Detention on a Global Scale: Punishment and Beyond on April 9 & 10

The growing use of detention in the United States and around the world is the focus of the conference “Detention on a Global Scale: Punishment and Beyond,” cohosted by the Arthur Liman Public Interest Program and the Orville H. Schell, Jr. Center for Human Rights to be held on April 9 and 10 at Yale Law School.

A record number of people—more than 11 million—are in detention worldwide. The costs and harms of the overuse of incarceration have raised grave questions about its morality.   Calls are emerging from many quarters to consider reform of detention practices that seek to improve respect for democratic values and human rights.

These issues will occupy participants in this conference, the first joint Arthur Liman Public Interest Colloquium and Robert L. Bernstein Human Rights Fellowship Symposium.
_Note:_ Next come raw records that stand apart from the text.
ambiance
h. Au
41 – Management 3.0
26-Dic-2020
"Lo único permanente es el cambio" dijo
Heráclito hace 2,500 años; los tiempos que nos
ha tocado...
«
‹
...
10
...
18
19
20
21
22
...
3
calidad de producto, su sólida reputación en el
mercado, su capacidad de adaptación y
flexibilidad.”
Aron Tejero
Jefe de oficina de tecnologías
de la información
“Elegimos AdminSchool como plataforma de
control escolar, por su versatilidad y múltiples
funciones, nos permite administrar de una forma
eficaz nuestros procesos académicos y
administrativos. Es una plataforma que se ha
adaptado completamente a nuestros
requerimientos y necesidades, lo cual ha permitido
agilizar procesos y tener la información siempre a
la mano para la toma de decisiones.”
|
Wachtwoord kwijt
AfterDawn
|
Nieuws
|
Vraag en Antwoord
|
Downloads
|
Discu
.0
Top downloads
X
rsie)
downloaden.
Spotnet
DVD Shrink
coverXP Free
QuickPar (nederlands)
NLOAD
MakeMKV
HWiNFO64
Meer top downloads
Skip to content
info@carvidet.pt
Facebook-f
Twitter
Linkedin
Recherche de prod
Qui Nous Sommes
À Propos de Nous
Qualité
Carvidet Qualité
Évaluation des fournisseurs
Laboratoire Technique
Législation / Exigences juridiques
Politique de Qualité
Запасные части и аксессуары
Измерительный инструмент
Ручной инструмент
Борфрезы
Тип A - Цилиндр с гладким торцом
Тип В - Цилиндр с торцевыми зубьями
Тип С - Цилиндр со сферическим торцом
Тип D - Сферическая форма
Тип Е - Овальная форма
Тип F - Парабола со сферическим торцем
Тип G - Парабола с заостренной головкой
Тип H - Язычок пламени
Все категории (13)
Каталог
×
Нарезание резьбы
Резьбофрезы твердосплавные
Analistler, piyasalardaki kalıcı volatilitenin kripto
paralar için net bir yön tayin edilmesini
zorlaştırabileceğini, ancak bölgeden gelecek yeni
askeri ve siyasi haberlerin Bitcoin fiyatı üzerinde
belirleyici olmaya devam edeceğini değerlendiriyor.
A diverse group – including scholars, former prisoners, prison officials, lawyers, judges, advocates law students, and Liman, Bernstein and Robina Fellows – will explore the theory, practice, and future of confinement.
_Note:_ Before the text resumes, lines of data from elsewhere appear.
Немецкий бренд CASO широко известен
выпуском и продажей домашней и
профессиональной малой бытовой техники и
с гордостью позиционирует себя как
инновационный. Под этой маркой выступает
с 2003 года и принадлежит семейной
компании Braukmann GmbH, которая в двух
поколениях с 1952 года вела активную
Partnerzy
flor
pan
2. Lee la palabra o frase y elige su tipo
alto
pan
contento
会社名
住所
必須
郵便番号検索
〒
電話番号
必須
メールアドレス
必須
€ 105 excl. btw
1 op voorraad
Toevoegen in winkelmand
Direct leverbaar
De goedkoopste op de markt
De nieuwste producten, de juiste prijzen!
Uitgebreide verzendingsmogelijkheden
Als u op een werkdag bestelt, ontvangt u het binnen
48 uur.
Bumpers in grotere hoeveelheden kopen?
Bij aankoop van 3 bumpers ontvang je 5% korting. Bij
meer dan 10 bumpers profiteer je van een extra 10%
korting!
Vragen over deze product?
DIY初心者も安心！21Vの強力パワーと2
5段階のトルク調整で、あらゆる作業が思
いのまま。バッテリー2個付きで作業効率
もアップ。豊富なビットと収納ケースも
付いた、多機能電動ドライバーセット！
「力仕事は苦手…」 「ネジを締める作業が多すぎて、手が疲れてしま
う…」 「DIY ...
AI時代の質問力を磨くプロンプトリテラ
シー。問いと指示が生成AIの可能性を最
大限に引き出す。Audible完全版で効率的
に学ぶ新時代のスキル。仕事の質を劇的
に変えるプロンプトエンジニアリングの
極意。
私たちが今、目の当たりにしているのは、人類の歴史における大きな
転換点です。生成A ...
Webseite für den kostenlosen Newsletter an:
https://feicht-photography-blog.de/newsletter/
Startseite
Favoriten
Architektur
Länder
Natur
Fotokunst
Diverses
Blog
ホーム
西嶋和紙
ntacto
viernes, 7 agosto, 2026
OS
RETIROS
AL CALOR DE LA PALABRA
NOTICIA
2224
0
The Colloquium begins with a discussion of Democracy and Detention. How and why have contemporary democracies have produced this expansive use of incarceration. What obligations does democracy impose on governments when they confine individuals? Which communities bear the brunt of incarceration? What variations exist—and why—across borders and governments?

A second panel, Detaining Outsiders: Migrants, Borders, and Security, explores the proliferation of immigration detention, as it becomes a common fixture of national strategies to manage geographical borders. The third panel, Punishment Before Trial, examines the issues associated with the more than 3.3 million people worldwide held in pretrial detention, sometimes for longer than the maximum sentences they would have received, if they were convicted. After a lunch focused on the Anatomy of American Punishment, the next session, Rights, Oversight, and Change, looks at the conditions of confinement and the roles played by “rights talk,” international law, and professional institutions. The concluding panel, The End(s) of Detention?, reflects on the history of prison reform and what “ends” ought to be in sight.
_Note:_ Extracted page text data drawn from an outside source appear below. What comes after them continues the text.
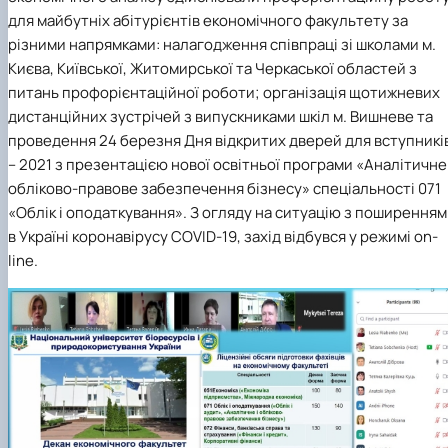
для майбутніх абітурієнтів економічного факультету за
різними напрямками: налагодження співпраці зі школами м.
Києва, Київської, Житомирської та Черкаської областей з
питань профорієнтаційної роботи; організація щотижневих
дистанційних зустрічей з випускниками шкіл м. Вишневе та
проведення 24 березня Дня відкритих дверей для вступникі
– 2021 з презентацією нової освітньої програми «Аналітичне 
обліково-правове забезпечення бізнесу» спеціальності 071
«Облік і оподаткування». З огляду на ситуацію з поширенням
в Україні коронавірусу COVID-19, захід відбувся у режимі on-
line.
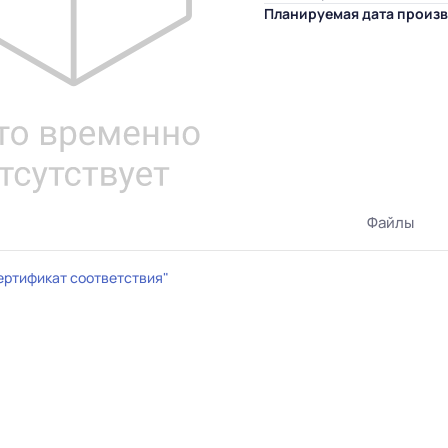
Планируемая дата произв
Файлы
ертификат соответствия"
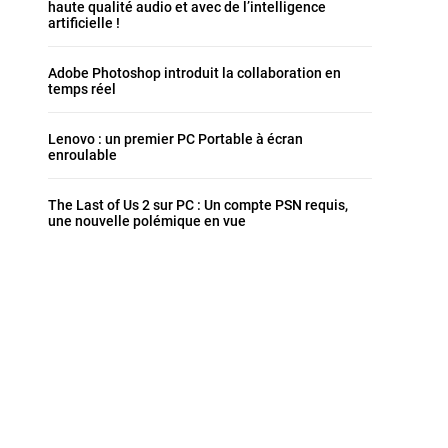
haute qualité audio et avec de l’intelligence
artificielle !
Adobe Photoshop introduit la collaboration en
temps réel
Lenovo : un premier PC Portable à écran
enroulable
The Last of Us 2 sur PC : Un compte PSN requis,
une nouvelle polémique en vue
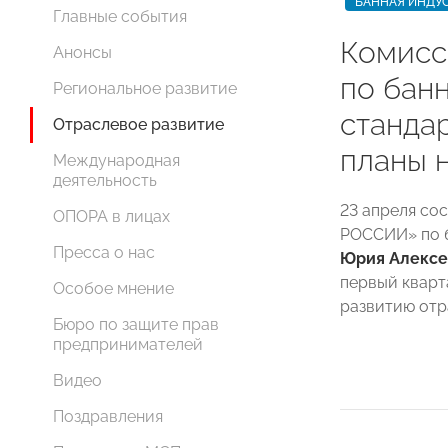
БАННАЯ ИНДУ
Главные события
Комис
Анонсы
по бан
Региональное развитие
станда
Отраслевое развитие
планы н
Международная
деятельность
23 апреля со
ОПОРА в лицах
РОССИИ» по б
Пресса о нас
Юрия Алексе
первый кварт
Особое мнение
развитию отр
Бюро по защите прав
предпринимателей
Видео
Поздравления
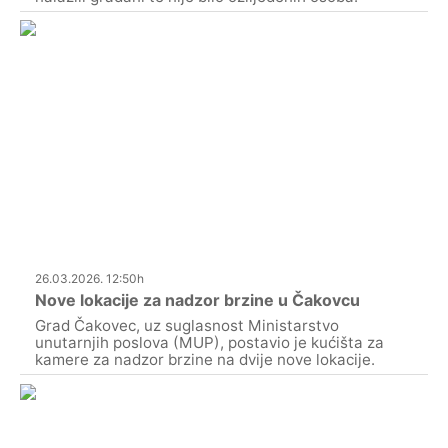
26.03.2026. 12:50h
Nove lokacije za nadzor brzine u Čakovcu
Grad Čakovec, uz suglasnost Ministarstvo
unutarnjih poslova (MUP), postavio je kućišta za
kamere za nadzor brzine na dvije nove lokacije.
The institutional sponsors of this event are the Arthur Liman Public Interest Program and the Orville H. Schell, Jr. Center for International Human Rights. The Liman Program, founded in 1997 in honor of Arthur Liman ’57, convenes a colloquium yearly, teaches workshops at the Laws School, funds full-time postgraduate fellowships for Yale Law School graduates, and supports summer fellowships at Barnard, Brown, Harvard, Princeton, Spelman, and Yale. Liman Fellows—working on issues such as homelessness; indigent criminal defense; prisoners’, immigrants’, and workers’ rights; and juvenile justice—mirror Arthur Liman’s commitment to serve the needs of people and causes that can otherwise go unrepresented.

The Schell Center administers the Bernstein Fellowships, as well as the Robina Foundation Human Rights Fellowships. The Bernstein Fellowships were established at Yale Law School in 1997 to honor Robert Bernstein, the founder and former chair of Human Rights Watch and a tireless champion of human rights. Bernstein Fellowships enable recent Yale Law School graduates to work for a year to promote innovative and creative approaches to human rights advocacy. Robina Fellowships also provide a year of support to recent graduates of the Law School to work in international human rights courts and tribunals and intergovernmental and government human rights agencies.

This conference will bring current, past, and recently selected Liman, Bernstein, and Robina Fellows to the Law School to participate in the discussions and related events.